EXERCISE OBJECTIVE: Write out exactly the lines below that run from the one containing "focal_35mm: 28" through the one containing "exposure_s: 1/4", both included, with no other lines.

- - - - -

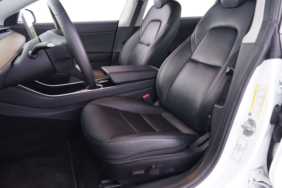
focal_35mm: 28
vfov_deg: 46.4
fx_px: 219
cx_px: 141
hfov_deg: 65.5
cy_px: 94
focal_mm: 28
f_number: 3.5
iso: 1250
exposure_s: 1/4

- - - - -

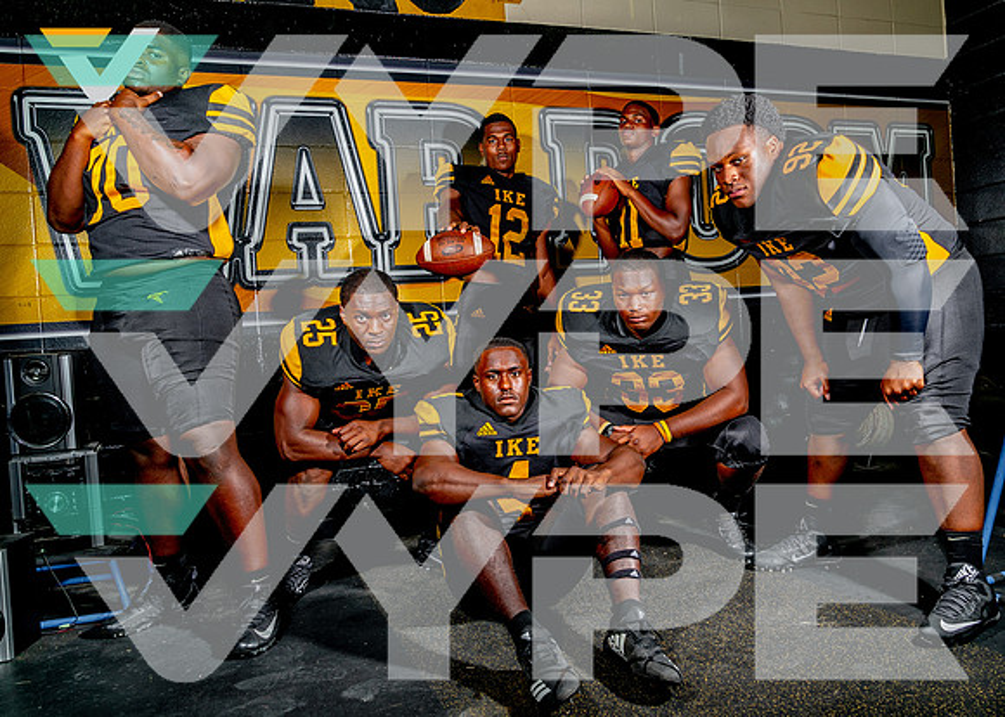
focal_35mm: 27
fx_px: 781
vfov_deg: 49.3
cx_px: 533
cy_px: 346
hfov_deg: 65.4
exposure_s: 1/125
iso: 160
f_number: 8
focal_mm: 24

- - - - -

EXERCISE RESPONSE:
focal_35mm: 28
vfov_deg: 46.4
fx_px: 219
cx_px: 141
hfov_deg: 65.5
cy_px: 94
focal_mm: 28
f_number: 3.5
iso: 1250
exposure_s: 1/4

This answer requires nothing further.